SANDY, Utah - The battle to close the gender wage gap is a problem across the nation.
According to the 2010 US Census, Utah ranks fourth for the largest pay discrepancy between men and women, with women getting the short end.
On Tuesday, local high school students worked to raise awareness of the issue, through a bake sale.
Kari Schott, president of Jordan High School's Young Democrats Club, has yet to enter the workforce. But already she's working to raise awareness of the pay gap between men and women.
“It's not fair that just because I was born a woman I only get paid 77 cents,” Schott said. “This is an issue and I thought might as well start raising awareness starting young.”
On Tuesday her club sold cookies, with one catch.
“For every dollar a man makes a woman makes only 77 cents so we're having the cookies be a dollar for a man and only 77 cents for a woman,” Schott said.
Students bought the sweets to show their support.

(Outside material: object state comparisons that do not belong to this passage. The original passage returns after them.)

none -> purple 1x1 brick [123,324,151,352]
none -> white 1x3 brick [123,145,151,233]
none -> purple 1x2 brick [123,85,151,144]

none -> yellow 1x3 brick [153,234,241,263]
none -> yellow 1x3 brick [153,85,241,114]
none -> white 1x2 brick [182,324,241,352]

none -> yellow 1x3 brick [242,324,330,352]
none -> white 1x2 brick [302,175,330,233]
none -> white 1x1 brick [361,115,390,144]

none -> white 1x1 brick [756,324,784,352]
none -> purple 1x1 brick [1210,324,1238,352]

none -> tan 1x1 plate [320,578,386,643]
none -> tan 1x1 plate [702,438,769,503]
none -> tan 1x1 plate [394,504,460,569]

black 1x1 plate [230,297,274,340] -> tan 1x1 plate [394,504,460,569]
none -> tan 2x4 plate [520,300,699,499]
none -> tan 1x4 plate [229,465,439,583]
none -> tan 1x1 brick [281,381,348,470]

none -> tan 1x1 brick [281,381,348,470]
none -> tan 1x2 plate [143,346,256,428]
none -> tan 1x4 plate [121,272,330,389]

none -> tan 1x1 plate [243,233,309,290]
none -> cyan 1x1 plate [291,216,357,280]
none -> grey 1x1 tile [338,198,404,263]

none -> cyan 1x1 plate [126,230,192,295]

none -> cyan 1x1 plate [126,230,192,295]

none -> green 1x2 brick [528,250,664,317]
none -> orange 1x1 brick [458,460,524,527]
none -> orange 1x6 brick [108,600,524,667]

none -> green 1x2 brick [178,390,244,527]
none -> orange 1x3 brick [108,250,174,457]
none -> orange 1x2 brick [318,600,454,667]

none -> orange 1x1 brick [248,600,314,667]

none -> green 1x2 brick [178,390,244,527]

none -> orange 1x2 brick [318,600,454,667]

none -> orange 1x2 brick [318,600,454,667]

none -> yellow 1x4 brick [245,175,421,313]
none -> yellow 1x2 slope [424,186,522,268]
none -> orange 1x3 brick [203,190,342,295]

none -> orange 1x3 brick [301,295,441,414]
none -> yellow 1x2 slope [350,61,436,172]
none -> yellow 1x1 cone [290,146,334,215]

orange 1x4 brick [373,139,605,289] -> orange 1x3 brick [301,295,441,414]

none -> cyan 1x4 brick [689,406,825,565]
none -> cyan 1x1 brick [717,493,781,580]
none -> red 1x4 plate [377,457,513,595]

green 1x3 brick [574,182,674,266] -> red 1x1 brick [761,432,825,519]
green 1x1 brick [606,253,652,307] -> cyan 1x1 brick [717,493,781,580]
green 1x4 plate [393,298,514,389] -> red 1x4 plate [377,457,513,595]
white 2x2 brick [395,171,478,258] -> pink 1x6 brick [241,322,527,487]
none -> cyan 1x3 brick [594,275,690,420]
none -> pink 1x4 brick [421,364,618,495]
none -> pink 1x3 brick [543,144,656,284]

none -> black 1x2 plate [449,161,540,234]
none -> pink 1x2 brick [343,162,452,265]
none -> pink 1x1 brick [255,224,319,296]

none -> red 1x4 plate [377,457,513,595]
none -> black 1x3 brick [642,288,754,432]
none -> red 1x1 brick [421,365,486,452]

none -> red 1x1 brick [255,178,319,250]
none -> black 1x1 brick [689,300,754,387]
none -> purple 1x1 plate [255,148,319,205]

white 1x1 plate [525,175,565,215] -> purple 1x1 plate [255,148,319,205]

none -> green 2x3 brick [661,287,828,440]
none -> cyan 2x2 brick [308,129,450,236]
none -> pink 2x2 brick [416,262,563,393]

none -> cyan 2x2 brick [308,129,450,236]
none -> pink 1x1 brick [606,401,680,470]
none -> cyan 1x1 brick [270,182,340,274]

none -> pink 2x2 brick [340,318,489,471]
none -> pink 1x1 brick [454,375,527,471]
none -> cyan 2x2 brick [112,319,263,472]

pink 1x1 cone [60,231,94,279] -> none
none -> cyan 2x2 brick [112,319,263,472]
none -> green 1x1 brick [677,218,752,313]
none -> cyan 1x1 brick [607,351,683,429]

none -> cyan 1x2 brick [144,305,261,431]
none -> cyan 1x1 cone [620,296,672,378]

“I hope to see that everybody gets paid the same like even men, women, different races -- that we all get paid the same and equal because we're all humans,” said Alex Call a junior at Jordan High School.
But some debated the statistics.
“I think they have a good cause and I like that they're motivated by what they believe in but I'm not entirely sure that they understand the statistics that they're throwing around,” said Jake Canaphus, a junior at Jordan High School.
Some students argue it doesn't make sense to fight wage discrimination with price discrimination but those manning the booth say this is getting their point across.
“It was definitely scary to do to be in front of my fellow students especially when there were people coming around telling me that I'm stupid saying they're bad ideas. It’s scary but I'm proud as a club we are doing this,” Schott said.
“The students are bringing issues of awareness in the school to issues that affect our society as a whole that some kids most of the kids in our school aren't aware of -- it's great some proactive students are bringing it to their attention,” said Tom Sherwood, Principal at Jordan High School.